Alexander Gauland kämpft fürs „Zigeunerschnitzel“. Foto: dpa
Alexander Gauland kämpft fürs „Zigeunerschnitzel“. Foto: dpa
AfD-Vize Gauland will den Begriff „Zigeunerschnitzel“ wieder salonfähig machen. Den historischen Zusammenhang scheint er vergessen zu haben.

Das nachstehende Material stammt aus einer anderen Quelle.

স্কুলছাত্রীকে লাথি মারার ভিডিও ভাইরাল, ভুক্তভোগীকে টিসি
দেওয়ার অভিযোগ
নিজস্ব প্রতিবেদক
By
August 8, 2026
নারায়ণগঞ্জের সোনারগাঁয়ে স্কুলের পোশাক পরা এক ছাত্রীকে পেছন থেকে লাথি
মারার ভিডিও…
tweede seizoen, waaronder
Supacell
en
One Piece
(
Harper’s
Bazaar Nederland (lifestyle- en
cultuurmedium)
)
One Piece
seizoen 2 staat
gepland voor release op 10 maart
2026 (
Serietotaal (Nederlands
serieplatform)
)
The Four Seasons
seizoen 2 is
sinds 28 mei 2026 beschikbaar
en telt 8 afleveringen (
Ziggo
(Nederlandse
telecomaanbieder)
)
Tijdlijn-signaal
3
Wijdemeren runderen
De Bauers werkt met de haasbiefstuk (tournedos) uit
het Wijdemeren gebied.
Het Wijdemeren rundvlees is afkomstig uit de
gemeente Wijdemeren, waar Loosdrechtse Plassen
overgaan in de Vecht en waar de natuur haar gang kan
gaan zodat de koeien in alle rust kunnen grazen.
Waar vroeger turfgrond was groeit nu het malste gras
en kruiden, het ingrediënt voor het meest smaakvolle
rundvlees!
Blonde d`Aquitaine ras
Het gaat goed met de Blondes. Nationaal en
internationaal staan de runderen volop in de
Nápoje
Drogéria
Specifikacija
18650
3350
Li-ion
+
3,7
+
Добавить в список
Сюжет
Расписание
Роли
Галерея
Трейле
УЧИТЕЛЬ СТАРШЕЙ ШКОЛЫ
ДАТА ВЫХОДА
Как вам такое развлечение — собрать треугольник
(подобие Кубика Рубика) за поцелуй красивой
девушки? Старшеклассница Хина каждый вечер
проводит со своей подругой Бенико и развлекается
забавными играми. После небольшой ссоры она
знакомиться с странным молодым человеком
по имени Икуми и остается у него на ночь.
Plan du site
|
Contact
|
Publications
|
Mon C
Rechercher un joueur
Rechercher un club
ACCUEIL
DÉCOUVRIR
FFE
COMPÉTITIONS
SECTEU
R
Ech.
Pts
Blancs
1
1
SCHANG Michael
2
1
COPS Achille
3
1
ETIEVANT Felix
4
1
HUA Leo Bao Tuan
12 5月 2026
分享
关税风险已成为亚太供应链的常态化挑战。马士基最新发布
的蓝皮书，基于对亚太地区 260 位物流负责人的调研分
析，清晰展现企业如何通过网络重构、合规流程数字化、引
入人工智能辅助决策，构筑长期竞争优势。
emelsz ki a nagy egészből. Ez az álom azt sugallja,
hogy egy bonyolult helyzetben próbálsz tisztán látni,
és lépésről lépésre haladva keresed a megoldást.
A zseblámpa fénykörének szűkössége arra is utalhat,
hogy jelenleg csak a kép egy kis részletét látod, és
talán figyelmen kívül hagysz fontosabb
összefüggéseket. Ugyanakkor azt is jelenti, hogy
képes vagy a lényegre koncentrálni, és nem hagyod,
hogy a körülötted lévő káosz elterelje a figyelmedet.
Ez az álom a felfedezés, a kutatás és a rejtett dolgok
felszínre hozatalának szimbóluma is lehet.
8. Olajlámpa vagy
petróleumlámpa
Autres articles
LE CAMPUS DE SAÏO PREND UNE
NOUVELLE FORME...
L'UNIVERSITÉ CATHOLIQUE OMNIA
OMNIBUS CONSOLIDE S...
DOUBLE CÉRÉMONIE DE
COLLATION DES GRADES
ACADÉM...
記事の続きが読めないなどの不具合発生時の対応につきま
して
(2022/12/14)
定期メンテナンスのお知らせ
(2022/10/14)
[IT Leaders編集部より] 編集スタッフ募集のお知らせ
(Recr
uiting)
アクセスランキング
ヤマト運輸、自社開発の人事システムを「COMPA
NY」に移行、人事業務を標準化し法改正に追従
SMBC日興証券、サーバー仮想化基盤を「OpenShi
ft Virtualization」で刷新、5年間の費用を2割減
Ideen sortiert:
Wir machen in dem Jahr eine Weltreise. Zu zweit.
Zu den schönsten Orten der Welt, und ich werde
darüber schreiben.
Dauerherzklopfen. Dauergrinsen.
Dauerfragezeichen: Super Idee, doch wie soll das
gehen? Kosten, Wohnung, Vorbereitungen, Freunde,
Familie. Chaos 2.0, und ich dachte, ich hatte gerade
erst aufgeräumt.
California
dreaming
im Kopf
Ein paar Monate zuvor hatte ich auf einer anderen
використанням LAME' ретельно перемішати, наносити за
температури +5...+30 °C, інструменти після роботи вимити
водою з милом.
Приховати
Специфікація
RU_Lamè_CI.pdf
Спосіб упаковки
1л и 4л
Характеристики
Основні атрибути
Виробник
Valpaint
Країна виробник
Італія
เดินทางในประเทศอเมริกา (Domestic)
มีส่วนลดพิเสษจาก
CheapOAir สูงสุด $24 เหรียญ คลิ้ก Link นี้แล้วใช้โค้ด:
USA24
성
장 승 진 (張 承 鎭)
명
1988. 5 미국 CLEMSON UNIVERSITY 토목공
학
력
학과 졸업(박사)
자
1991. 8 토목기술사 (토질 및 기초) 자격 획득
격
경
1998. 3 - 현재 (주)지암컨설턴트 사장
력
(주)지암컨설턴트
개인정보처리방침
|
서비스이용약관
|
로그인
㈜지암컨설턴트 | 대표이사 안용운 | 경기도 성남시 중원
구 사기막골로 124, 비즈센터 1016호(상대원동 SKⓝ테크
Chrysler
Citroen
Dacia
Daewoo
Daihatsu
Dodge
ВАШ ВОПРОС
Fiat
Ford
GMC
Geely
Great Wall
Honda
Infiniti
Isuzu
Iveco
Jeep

Von Christian Bommarius | Frankfurter Rundschau

Es hat eine Zeit gegeben, da wurden alte Männer spätestens von ihrem 70. Lebensjahr an als Greis angesprochen, unverheiratete Frauen jeglichen Alters als Fräulein, Juden als Itzig, Homosexuelle als Schwuchtel, Schwarze als Neger oder Nigger, körperlich Behinderte als Krüppel, seelisch Behinderte als Spasti und nichteheliche Kinder als Bastard oder Bankert.

Die Zeit ist so lange her, dass junge Deutsche davon vermutlich nie gehört und sehr alte Menschen wie Alexander Gauland (75), der stellvertretende Bundesvorsitzende der AfD, es vermutlich schon vergessen haben.